What’s it about? Thirty years ago, there were no female baseball teams on a high school level in Japan. Now, the number grows every year… and Tsubasa wants Rigahama High School to be one of them. Unfortunately, the student council doesn’t share her enthusiasm and stymies her attempts at creating a team. Can she and her prospective teammates overcome the lack of institutional faith and form a team of their own?
How convenient to have two baseball anime coming out this season, one about a male team and one about a female team! I’m sure comparing the two won’t highlight anything about how shows about different genders are approached differently. Not at all…
So, first things first. The cold open shows the teams playing in skirts. Now, I’ve never been much of a sports fan. In fact, at this very moment I’m considering filling this review with sports terminology that may or may not be correct just to annoy my sports-loving editor.
But one thing I do know is that baseball should be played in pants, assuming you enjoy having skin on your legs. So right off the bat, that’s a major strike against Cinderella Girls, for both inaccuracy and prioritizing cuteness over function.
The character designs support this. They are very “cute girls doing cute things,” with permanent lip gloss and blush lines on the female characters, long skinny limbs that give no hint of athleticism, long flowing hair loose even mid-game, and thigh-high socks paired with miniskirts to constantly highlight the “absolute territory.”
The bloomy backgrounds and regularly off-model animation speak to a minor league production, and I wasn’t remotely surprised to discover it’s based on a mobile game. The girls are here to look cute while playing baseball, not athletic. Even when Tsubasa hits a home run or Nozomi throws a ball an impressive distance, they do it with their limbs angled awkwardly, with absolutely no sense of weight or power to them.
All that said… I didn’t hate it. I wasn’t bowled over, but they didn’t drop the ball either. Much of the episode features a pick-up game played on a riverbank, and the classic cute-girl atmosphere of cheerful support works well here.
In fact, it’s probably the most relatable a sports anime has ever been to me. I’ve never had much athletic talent (in elementary school I couldn’t even play kickball if the ball wasn’t literally placed in front of me), but I’ve played casual games with friends on occasion. Those games were done just for fun, and it didn’t matter if my form was terrible or if anyone was keeping score.
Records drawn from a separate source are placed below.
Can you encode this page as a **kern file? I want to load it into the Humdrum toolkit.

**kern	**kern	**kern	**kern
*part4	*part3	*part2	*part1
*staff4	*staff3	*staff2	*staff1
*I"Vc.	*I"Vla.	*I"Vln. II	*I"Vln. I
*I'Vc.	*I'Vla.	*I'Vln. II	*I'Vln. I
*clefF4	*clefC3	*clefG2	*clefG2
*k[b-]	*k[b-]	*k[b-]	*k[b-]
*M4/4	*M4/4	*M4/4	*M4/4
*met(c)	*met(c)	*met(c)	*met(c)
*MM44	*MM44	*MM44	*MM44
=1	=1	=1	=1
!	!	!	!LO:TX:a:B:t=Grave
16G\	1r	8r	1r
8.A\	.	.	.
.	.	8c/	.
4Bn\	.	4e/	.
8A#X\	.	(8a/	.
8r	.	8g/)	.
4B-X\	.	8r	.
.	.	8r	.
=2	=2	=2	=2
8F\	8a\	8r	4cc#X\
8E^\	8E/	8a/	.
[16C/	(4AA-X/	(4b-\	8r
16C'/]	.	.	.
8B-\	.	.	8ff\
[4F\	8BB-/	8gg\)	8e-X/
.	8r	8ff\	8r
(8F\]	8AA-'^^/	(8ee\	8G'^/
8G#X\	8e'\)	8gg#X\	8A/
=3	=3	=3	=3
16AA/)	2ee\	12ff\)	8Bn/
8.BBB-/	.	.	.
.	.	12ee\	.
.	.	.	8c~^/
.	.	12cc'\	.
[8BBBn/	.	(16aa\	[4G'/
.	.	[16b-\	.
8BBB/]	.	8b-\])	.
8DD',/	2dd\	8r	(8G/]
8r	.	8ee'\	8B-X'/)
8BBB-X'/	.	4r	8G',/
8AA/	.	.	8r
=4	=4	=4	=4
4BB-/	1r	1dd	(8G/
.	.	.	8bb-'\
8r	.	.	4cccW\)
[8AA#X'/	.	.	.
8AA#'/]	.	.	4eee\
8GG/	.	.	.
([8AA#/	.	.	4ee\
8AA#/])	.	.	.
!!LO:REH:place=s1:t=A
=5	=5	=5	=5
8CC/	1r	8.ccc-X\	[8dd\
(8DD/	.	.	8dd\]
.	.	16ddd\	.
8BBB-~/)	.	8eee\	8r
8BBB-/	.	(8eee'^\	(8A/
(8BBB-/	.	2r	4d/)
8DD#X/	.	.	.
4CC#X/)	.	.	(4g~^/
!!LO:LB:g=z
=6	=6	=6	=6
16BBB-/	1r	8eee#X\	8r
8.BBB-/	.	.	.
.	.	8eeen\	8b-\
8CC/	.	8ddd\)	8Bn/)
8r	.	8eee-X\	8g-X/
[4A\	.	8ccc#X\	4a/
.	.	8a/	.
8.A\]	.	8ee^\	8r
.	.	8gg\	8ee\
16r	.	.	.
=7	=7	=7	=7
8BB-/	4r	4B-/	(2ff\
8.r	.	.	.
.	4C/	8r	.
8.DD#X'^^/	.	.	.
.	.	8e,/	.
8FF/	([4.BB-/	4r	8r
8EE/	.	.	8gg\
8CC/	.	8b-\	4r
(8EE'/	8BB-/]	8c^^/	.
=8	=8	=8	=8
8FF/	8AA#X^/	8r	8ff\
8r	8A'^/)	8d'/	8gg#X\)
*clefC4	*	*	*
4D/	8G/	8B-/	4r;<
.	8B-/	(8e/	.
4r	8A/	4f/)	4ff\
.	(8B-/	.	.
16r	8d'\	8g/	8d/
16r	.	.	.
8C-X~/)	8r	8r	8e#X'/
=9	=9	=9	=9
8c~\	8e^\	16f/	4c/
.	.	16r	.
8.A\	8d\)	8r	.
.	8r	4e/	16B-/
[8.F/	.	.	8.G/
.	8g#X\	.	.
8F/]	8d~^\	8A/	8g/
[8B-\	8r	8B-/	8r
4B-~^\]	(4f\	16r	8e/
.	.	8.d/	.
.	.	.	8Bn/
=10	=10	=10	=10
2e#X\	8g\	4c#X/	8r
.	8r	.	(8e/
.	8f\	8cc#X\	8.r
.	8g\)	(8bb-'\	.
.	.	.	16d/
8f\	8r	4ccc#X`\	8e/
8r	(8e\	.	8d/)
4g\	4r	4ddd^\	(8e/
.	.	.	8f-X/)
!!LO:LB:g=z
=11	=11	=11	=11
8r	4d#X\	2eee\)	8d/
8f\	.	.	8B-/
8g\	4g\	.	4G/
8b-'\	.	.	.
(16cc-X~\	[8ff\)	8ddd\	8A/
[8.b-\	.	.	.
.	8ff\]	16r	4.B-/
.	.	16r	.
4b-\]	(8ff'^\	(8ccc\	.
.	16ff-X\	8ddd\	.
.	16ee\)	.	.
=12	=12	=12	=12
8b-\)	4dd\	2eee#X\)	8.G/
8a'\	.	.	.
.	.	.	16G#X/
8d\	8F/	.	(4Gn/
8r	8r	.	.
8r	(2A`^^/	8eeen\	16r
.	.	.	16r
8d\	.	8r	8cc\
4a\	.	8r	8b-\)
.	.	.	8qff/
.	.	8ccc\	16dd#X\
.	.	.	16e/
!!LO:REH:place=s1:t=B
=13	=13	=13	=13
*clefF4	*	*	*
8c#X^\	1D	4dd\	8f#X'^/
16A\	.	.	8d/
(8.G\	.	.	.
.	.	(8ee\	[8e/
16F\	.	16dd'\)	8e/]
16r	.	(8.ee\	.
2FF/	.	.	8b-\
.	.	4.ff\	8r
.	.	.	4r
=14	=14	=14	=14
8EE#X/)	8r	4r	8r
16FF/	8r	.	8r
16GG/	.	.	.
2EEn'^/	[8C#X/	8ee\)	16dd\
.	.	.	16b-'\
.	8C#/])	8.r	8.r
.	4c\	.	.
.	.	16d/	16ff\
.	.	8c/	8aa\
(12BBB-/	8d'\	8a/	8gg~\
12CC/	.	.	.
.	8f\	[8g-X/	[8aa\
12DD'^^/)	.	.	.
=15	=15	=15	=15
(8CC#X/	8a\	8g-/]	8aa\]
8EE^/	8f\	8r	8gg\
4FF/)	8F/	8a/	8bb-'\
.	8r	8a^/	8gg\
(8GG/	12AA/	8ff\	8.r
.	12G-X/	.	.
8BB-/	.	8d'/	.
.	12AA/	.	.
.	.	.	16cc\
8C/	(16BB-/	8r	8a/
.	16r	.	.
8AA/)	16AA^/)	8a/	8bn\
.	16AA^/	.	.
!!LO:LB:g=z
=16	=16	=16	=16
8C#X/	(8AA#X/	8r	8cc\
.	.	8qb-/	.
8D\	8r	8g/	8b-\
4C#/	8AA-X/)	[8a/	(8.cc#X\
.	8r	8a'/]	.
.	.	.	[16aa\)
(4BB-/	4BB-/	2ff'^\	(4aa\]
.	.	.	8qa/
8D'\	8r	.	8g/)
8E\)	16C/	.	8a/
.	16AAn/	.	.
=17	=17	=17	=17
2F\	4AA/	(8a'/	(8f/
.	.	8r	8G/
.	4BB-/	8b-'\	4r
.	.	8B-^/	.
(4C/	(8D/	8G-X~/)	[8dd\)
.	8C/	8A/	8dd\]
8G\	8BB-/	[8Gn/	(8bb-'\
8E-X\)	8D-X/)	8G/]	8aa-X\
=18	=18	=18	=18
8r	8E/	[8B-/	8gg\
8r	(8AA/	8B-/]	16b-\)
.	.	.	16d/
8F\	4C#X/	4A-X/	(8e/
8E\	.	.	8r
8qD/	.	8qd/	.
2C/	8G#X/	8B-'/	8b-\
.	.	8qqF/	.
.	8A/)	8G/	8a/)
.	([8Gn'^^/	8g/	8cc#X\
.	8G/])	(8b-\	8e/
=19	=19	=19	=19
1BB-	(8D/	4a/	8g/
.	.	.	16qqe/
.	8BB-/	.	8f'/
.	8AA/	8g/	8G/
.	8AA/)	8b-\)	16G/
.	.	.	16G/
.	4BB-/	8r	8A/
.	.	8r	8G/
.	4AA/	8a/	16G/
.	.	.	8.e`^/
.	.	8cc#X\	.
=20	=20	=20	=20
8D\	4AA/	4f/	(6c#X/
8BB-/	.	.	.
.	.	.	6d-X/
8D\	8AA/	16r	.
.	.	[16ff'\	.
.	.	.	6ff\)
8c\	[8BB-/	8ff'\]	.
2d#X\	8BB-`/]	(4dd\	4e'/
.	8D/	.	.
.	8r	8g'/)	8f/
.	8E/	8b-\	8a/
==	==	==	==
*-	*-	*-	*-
So, when Nozomi holds the bat awkwardly and never swings, it doesn’t matter beyond igniting a minor argument about whether it should be a strike or a ball. No one gets mad at her—they just offer advice on a better way to grip the bat.
Serious sports anime often feature hyper-competitive players who are willing to do anything they can for the sake of victory and the spirit of fun often gets lost in the process. But in this premiere, it’s not about the agony of victory or the joy of defeat or whatever, it’s about playing a game. Which is supposed to be fun.
Look, part of me wants to get mad about how it’s only written like that because girls’ sports aren’t taken seriously and how there should be more anime that do present it as highly competitive and etc., etc. But the last show to do that was Hanebado, which I ended up dropping because it was utterly joyless.
Cinderella Nine isn’t a touchdown, but I didn’t want to spike it into the dumpster either. Sometimes, it’s nice just to let sports be fun.